太宰治の短編『灯籠』は、そんな心の奥にある孤独や不安を、驚くほどリアルに描いています。
80年以上前の作品にもかかわらず、「誰かのために尽くしたい」という気持ちは、今の女性にもきっと心当たりがあるはずです。
社会から孤立しながらも、小さな光を見つけていく過程は、現代を生きる私たちの心にも深く響きます。
◆ 太宰治『灯籠』のあらすじ(ネタバレあり)
1937年に発表された『灯籠』は、太宰治が28歳のときに書いた短編小説です。
語り手は、24歳の下駄屋の一人娘・さき子。
彼女は眼科で出会った5歳年下の商業学校生・水野に恋をします。
彼に喜んでもらいたい一心で水着を万引きしてしまいます。
やがて盗みが発覚し、世間からの非難にさらされ、水野からも突き放すような手紙が届きます。
孤独と挫折のなかで、さき子は家族との関係に目を向け、日常の中にある小さな幸福を見つけていく──という物語です。
◆太宰のほかの作品とのちがい
『灯籠』は、女性の独白という形式をとった、太宰治にとっての新しい挑戦ともいえる作品です。
女性心理を繊細に描いた点が特徴的で、これまでの彼の作品とは一味違った雰囲気を感じさせます。
彼の作風進化の一つの重要なステップとして位置づけられるでしょう。
◆ 心の揺れに共感する、ひたむきな女性像
「私を牢へいれては、いけません。私は悪くないのです。」
万引きしておいてこのセリフ!?と思うかもしれません。
けれど、この言葉には不思議な魅力がありました。
自己憐憫と自己陶酔が混ざり合い、どこか客観的に語っているようでもある。
他人事のようなその口ぶりに、私は妙な親近感を覚えてしまったのです。
さき子は、どこか不安定な自己肯定感を抱えつつ、他者に尽くすことで自分の価値を見出そうとする女性です。
その姿勢には、現代にも共通する「承認欲求」や「誰かに必要とされたい」という気持ちが表れています。
太宰はそんな複雑な心情を、顕微鏡でのぞき込むような繊細さで描いています。
読者は彼女の弱さや栄虚心、諦めに自然と共感してしまうのです。
◆ 「絶望からの再生」ではなく「日常の中の希望」
『灯籠』で描かれているのは、劇的な再生ではありません。
社会から孤立し、心が折れそうになったさき子が、家族と共に過ごす時間や日常のささやかな喜びを通して、少しずつ穏やかさを取り戻していく物語です。
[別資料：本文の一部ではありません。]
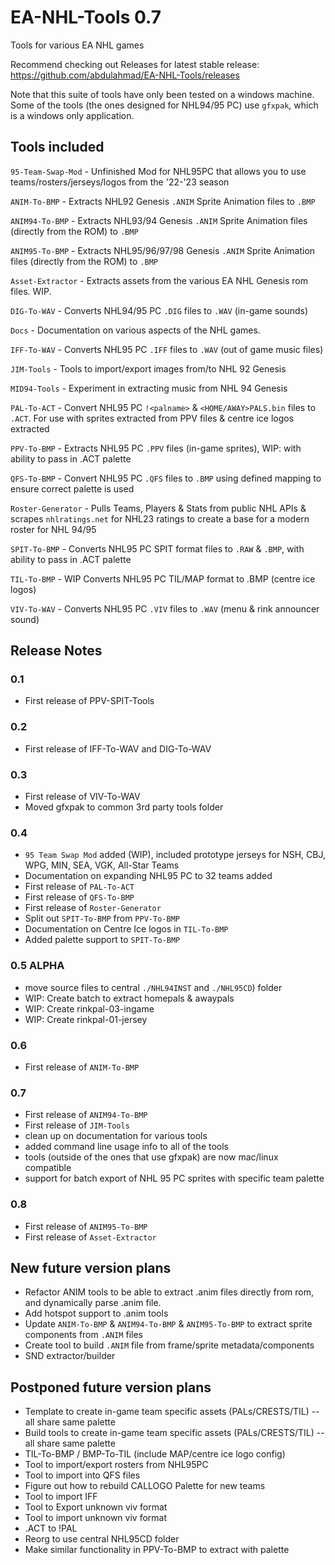 # EA-NHL-Tools 0.7
Tools for various EA NHL games

Recommend checking out Releases for latest stable release: https://github.com/abdulahmad/EA-NHL-Tools/releases

Note that this suite of tools have only been tested on a windows machine. Some of the tools (the ones designed for NHL94/95 PC) use `gfxpak`, which is a windows only application.

## Tools included

`95-Team-Swap-Mod` - Unfinished Mod for NHL95PC that allows you to use teams/rosters/jerseys/logos from the '22-'23 season

`ANIM-To-BMP` - Extracts NHL92 Genesis `.ANIM` Sprite Animation files to `.BMP`

`ANIM94-To-BMP` - Extracts NHL93/94 Genesis `.ANIM` Sprite Animation files (directly from the ROM) to `.BMP`

`ANIM95-To-BMP` - Extracts NHL95/96/97/98 Genesis `.ANIM` Sprite Animation files (directly from the ROM) to `.BMP`

`Asset-Extractor` - Extracts assets from the various EA NHL Genesis rom files. WIP.

`DIG-To-WAV` - Converts NHL94/95 PC `.DIG` files to `.WAV` (in-game sounds)

`Docs` - Documentation on various aspects of the NHL games.

`IFF-To-WAV` - Converts NHL95 PC `.IFF` files to `.WAV` (out of game music files)

`JIM-Tools` - Tools to import/export images from/to NHL 92 Genesis

`MID94-Tools` - Experiment in extracting music from NHL 94 Genesis

`PAL-To-ACT` - Convert NHL95 PC `!<palname>` & `<HOME/AWAY>PALS.bin` files to `.ACT`. For use with sprites extracted from PPV files & centre ice logos extracted

`PPV-To-BMP` - Extracts NHL95 PC `.PPV` files (in-game sprites), WIP: with ability to pass in .ACT palette

`QFS-To-BMP` - Convert NHL95 PC `.QFS` files to `.BMP` using defined mapping to ensure correct palette is used

`Roster-Generator` - Pulls Teams, Players & Stats from public NHL APIs & scrapes `nhlratings.net` for NHL23 ratings to create a base for a modern roster for NHL 94/95

`SPIT-To-BMP` - Converts NHL95 PC SPIT format files to `.RAW` & `.BMP`, with ability to pass in .ACT palette

`TIL-To-BMP` - WIP Converts NHL95 PC TIL/MAP format to .BMP (centre ice logos)

`VIV-To-WAV` - Converts NHL95 PC `.VIV` files to `.WAV` (menu & rink announcer sound)

## Release Notes

### 0.1
- First release of PPV-SPIT-Tools

### 0.2
- First release of IFF-To-WAV and DIG-To-WAV

### 0.3
- First release of VIV-To-WAV
- Moved gfxpak to common 3rd party tools folder

### 0.4
- `95 Team Swap Mod` added (WIP), included prototype jerseys for NSH, CBJ, WPG, MIN, SEA, VGK, All-Star Teams
- Documentation on expanding NHL95 PC to 32 teams added
- First release of `PAL-To-ACT`
- First release of `QFS-To-BMP`
- First release of `Roster-Generator`
- Split out `SPIT-To-BMP` from `PPV-To-BMP`
- Documentation on Centre Ice logos in `TIL-To-BMP`
- Added palette support to `SPIT-To-BMP`

### 0.5 ALPHA
- move source files to central `./NHL94INST` and `./NHL95CD`) folder
- WIP: Create batch to extract homepals & awaypals
- WIP: Create rinkpal-03-ingame
- WIP: Create rinkpal-01-jersey

### 0.6
- First release of `ANIM-To-BMP`

### 0.7
- First release of `ANIM94-To-BMP`
- First release of `JIM-Tools`
- clean up on documentation for various tools
- added command line usage info to all of the tools
- tools (outside of the ones that use gfxpak) are now mac/linux compatible
- support for batch export of NHL 95 PC sprites with specific team palette

### 0.8
- First release of `ANIM95-To-BMP`
- First release of `Asset-Extractor`

## New future version plans
- Refactor ANIM tools to be able to extract .anim files directly from rom, and dynamically parse .anim file.
- Add hotspot support to .anim tools
- Update `ANIM-To-BMP` & `ANIM94-To-BMP` & `ANIM95-To-BMP` to extract sprite components from `.ANIM` files
- Create tool to build `.ANIM` file from frame/sprite metadata/components
- SND extractor/builder

## Postponed future version plans
- Template to create in-game team specific assets (PALs/CRESTS/TIL) -- all share same palette
- Build tools to create in-game team specific assets (PALs/CRESTS/TIL) -- all share same palette
- TIL-To-BMP / BMP-To-TIL (include MAP/centre ice logo config)
- Tool to import/export rosters from NHL95PC
- Tool to import into QFS files
- Figure out how to rebuild CALLOGO Palette for new teams
- Tool to import IFF
- Tool to Export unknown viv format
- Tool to import unknown viv format
- .ACT to !PAL
- Reorg to use central NHL95CD folder
- Make similar functionality in PPV-To-BMP to extract with palette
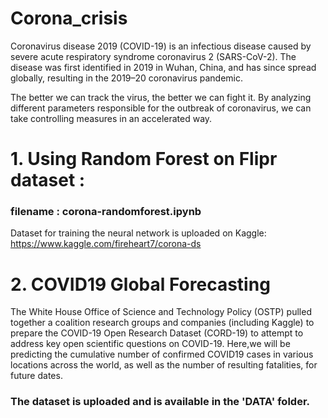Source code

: # Corona_crisis


Coronavirus disease 2019 (COVID-19) is an infectious disease caused by severe acute respiratory syndrome coronavirus 2 (SARS-CoV-2). The disease was first identified in 2019 in Wuhan, China, and has since spread globally, resulting in the 2019–20 coronavirus pandemic.

The better we can track the virus, the better we can fight it. By analyzing different parameters responsible for the outbreak of coronavirus, we can take controlling measures in an accelerated way.

# 1. Using Random Forest on Flipr dataset : 
### filename : corona-randomforest.ipynb

Dataset for training the neural network is uploaded on Kaggle:
https://www.kaggle.com/fireheart7/corona-ds  

# 2. COVID19 Global Forecasting

The White House Office of Science and Technology Policy (OSTP) pulled together a coalition research groups and companies (including Kaggle) to prepare the COVID-19 Open Research Dataset (CORD-19) to attempt to address key open scientific questions on COVID-19. Here,we will be predicting the cumulative number of confirmed COVID19 cases in various locations across the world, as well as the number of resulting fatalities, for future dates.

### The dataset is uploaded and is available in the 'DATA' folder.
象徴的なのが、物語のラストで父が電球を明るいものに取り替える場面。
そこに、さき子はほのかな幸福を感じ取ります。
何かを変えたわけでも、成功したわけでもないけれど、「ここに自分の居場所がある」と思えたことで、彼女の心に希望の光が差したのです。

◆ 『灯籠』が教えてくれたこと
『灯籠』には、劇的な逆転や感動はありません。
でも、日々の中にある「ささやかな光」に気づく優しさが、そっと心に残ります。
万引きをきっかけに、孤立してしまったさき子が、家族とのつながりや、当たり前の日常に美しさを見つけていく——
そんな姿に、私たちもきっと励まされるはずです。
太宰作品の中でもやさしく、そっと背中を押してくれる一編。
「最近ちょっと疲れたな…」という人に、ぜひ読んでほしいです。
◆ まとめ:時代を超えて共感を呼ぶ、静かな希望の物語
『灯籠』は、太宰作品のなかでは珍しく、絶望の果てに少しだけ差し込む「希望」を描いた物語です。
さき子は、環境に打ち勝つのではなく、そこにある幸福を見出すことで、自分の居場所を見つけていきました。
過去の作品でありながら、今を生きる私たちの心にも響くのは、人間の本質が時代を超えて変わらないからかもしれません。
太宰治の『灯籠』は、「人に尽くしたい」「誰かに必要とされたい」と願うすべての人にそっと寄り添ってくれる、小さくも優しい物語でした。